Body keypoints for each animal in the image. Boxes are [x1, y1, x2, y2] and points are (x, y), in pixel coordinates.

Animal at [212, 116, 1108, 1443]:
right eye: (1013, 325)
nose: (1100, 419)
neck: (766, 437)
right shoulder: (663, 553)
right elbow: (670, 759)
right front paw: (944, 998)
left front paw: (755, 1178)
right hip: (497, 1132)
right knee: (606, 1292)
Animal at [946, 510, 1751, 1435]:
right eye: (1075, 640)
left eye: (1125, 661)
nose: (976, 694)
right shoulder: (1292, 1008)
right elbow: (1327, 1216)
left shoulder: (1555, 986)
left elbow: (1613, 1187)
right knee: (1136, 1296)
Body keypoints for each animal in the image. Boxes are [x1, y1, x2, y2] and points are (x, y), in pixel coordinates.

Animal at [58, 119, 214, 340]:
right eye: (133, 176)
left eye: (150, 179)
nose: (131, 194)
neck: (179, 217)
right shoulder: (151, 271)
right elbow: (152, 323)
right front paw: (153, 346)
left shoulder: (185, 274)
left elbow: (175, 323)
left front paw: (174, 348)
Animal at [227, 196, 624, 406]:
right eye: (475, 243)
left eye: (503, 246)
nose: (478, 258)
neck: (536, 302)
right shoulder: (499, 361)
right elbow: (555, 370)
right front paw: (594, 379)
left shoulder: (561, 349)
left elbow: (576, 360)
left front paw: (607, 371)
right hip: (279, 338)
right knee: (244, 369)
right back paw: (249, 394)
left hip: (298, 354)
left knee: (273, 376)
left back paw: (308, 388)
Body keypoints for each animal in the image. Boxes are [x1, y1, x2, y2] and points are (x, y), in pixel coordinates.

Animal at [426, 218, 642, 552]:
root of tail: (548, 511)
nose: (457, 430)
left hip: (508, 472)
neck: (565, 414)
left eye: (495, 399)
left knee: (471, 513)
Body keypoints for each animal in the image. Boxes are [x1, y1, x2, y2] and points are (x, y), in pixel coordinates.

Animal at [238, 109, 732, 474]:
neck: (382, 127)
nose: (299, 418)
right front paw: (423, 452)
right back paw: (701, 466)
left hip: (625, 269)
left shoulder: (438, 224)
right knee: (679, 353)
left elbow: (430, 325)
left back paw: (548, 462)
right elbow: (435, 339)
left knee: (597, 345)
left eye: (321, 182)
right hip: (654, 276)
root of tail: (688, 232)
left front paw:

----------

What you will do — Retype all of the material above with every character intact.

Solution below —
Body keypoints for each animal in the image. Boxes are [x1, y1, x2, y2] and points are (x, y), in pixel coordinates.

Animal at [212, 116, 1108, 1443]:
right eye: (1013, 325)
nose: (1100, 419)
neck: (766, 437)
right shoulder: (663, 553)
right elbow: (670, 759)
right front paw: (944, 998)
left front paw: (755, 1178)
right hip: (497, 1132)
right knee: (606, 1292)
Animal at [946, 510, 1751, 1435]:
right eye: (1075, 640)
left eye: (1125, 661)
nose: (976, 694)
right shoulder: (1292, 1008)
right elbow: (1327, 1216)
left shoulder: (1555, 986)
left elbow: (1613, 1187)
right knee: (1136, 1296)
Body keypoints for each animal in the image. Boxes are [x1, y1, x2, y2] and points are (x, y), in pixel coordinates.

Animal at [58, 119, 214, 340]:
right eye: (133, 176)
left eye: (150, 179)
nose: (131, 194)
neck: (179, 217)
right shoulder: (151, 271)
right elbow: (152, 323)
right front paw: (153, 346)
left shoulder: (185, 274)
left elbow: (175, 323)
left front paw: (174, 348)
Animal at [227, 196, 624, 406]:
right eye: (475, 243)
left eye: (503, 246)
nose: (478, 258)
neck: (536, 302)
right shoulder: (499, 361)
right elbow: (555, 370)
right front paw: (594, 379)
left shoulder: (561, 349)
left elbow: (576, 360)
left front paw: (607, 371)
right hip: (279, 338)
right knee: (244, 369)
right back paw: (249, 394)
left hip: (298, 354)
left knee: (273, 376)
left back paw: (308, 388)
Body keypoints for each animal in the image. Boxes are [x1, y1, x2, y2] and points are (x, y), in pixel coordinates.

Animal at [426, 218, 642, 552]:
root of tail: (548, 511)
nose: (457, 430)
left hip: (508, 472)
neck: (565, 414)
left eye: (495, 399)
left knee: (471, 513)
Body keypoints for each animal in the image. Boxes are [x1, y1, x2, y2] and points are (x, y), in pixel coordinates.

Animal at [238, 109, 732, 474]:
neck: (382, 127)
nose: (299, 418)
right front paw: (423, 452)
right back paw: (701, 466)
left hip: (625, 269)
left shoulder: (438, 224)
right knee: (679, 353)
left elbow: (430, 325)
left back paw: (548, 462)
right elbow: (435, 339)
left knee: (597, 345)
left eye: (321, 182)
right hip: (654, 276)
root of tail: (688, 232)
left front paw:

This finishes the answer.